# What the task asks
Reproduce every line of the records below word for word, in the same order.

((

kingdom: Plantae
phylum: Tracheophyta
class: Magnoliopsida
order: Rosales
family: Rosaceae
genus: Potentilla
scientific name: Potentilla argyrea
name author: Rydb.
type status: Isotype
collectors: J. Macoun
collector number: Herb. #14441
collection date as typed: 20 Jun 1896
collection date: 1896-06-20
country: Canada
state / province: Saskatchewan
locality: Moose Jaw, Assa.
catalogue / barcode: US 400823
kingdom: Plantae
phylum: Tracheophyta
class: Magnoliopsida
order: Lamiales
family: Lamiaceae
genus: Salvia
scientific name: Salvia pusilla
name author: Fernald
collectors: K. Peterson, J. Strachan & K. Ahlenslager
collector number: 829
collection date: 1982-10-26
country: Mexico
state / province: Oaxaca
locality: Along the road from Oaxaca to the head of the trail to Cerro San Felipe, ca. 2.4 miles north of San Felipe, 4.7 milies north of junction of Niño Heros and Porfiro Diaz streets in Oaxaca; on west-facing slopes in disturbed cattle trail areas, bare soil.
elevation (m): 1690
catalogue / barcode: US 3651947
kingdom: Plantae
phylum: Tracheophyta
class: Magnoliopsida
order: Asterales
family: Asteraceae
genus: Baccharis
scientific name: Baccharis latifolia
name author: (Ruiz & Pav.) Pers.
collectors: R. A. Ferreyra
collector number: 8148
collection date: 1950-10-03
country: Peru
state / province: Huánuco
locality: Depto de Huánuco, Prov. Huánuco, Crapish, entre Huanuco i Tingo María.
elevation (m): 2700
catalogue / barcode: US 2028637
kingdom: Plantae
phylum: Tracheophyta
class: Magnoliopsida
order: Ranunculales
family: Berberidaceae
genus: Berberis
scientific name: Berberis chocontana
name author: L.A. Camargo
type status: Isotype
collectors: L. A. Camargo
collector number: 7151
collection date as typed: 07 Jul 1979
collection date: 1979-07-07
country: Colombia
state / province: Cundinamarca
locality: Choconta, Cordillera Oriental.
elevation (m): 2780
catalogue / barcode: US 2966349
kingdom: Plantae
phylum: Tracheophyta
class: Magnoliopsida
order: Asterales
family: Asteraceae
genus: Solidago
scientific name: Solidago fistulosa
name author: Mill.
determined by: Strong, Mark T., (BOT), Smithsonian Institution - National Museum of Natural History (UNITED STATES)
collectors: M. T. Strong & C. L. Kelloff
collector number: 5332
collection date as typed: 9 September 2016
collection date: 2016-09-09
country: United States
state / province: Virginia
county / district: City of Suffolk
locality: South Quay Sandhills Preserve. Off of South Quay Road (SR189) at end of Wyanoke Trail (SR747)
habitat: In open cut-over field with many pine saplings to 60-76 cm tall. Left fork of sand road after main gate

))

# Correct result
kingdom: Plantae
phylum: Tracheophyta
class: Magnoliopsida
order: Rosales
family: Rosaceae
genus: Potentilla
scientific name: Potentilla argyrea
name author: Rydb.
type status: Isotype
collectors: J. Macoun
collector number: Herb. #14441
collection date as typed: 20 Jun 1896
collection date: 1896-06-20
country: Canada
state / province: Saskatchewan
locality: Moose Jaw, Assa.
catalogue / barcode: US 400823
kingdom: Plantae
phylum: Tracheophyta
class: Magnoliopsida
order: Lamiales
family: Lamiaceae
genus: Salvia
scientific name: Salvia pusilla
name author: Fernald
collectors: K. Peterson, J. Strachan & K. Ahlenslager
collector number: 829
collection date: 1982-10-26
country: Mexico
state / province: Oaxaca
locality: Along the road from Oaxaca to the head of the trail to Cerro San Felipe, ca. 2.4 miles north of San Felipe, 4.7 milies north of junction of Niño Heros and Porfiro Diaz streets in Oaxaca; on west-facing slopes in disturbed cattle trail areas, bare soil.
elevation (m): 1690
catalogue / barcode: US 3651947
kingdom: Plantae
phylum: Tracheophyta
class: Magnoliopsida
order: Asterales
family: Asteraceae
genus: Baccharis
scientific name: Baccharis latifolia
name author: (Ruiz & Pav.) Pers.
collectors: R. A. Ferreyra
collector number: 8148
collection date: 1950-10-03
country: Peru
state / province: Huánuco
locality: Depto de Huánuco, Prov. Huánuco, Crapish, entre Huanuco i Tingo María.
elevation (m): 2700
catalogue / barcode: US 2028637
kingdom: Plantae
phylum: Tracheophyta
class: Magnoliopsida
order: Ranunculales
family: Berberidaceae
genus: Berberis
scientific name: Berberis chocontana
name author: L.A. Camargo
type status: Isotype
collectors: L. A. Camargo
collector number: 7151
collection date as typed: 07 Jul 1979
collection date: 1979-07-07
country: Colombia
state / province: Cundinamarca
locality: Choconta, Cordillera Oriental.
elevation (m): 2780
catalogue / barcode: US 2966349
kingdom: Plantae
phylum: Tracheophyta
class: Magnoliopsida
order: Asterales
family: Asteraceae
genus: Solidago
scientific name: Solidago fistulosa
name author: Mill.
determined by: Strong, Mark T., (BOT), Smithsonian Institution - National Museum of Natural History (UNITED STATES)
collectors: M. T. Strong & C. L. Kelloff
collector number: 5332
collection date as typed: 9 September 2016
collection date: 2016-09-09
country: United States
state / province: Virginia
county / district: City of Suffolk
locality: South Quay Sandhills Preserve. Off of South Quay Road (SR189) at end of Wyanoke Trail (SR747)
habitat: In open cut-over field with many pine saplings to 60-76 cm tall. Left fork of sand road after main gate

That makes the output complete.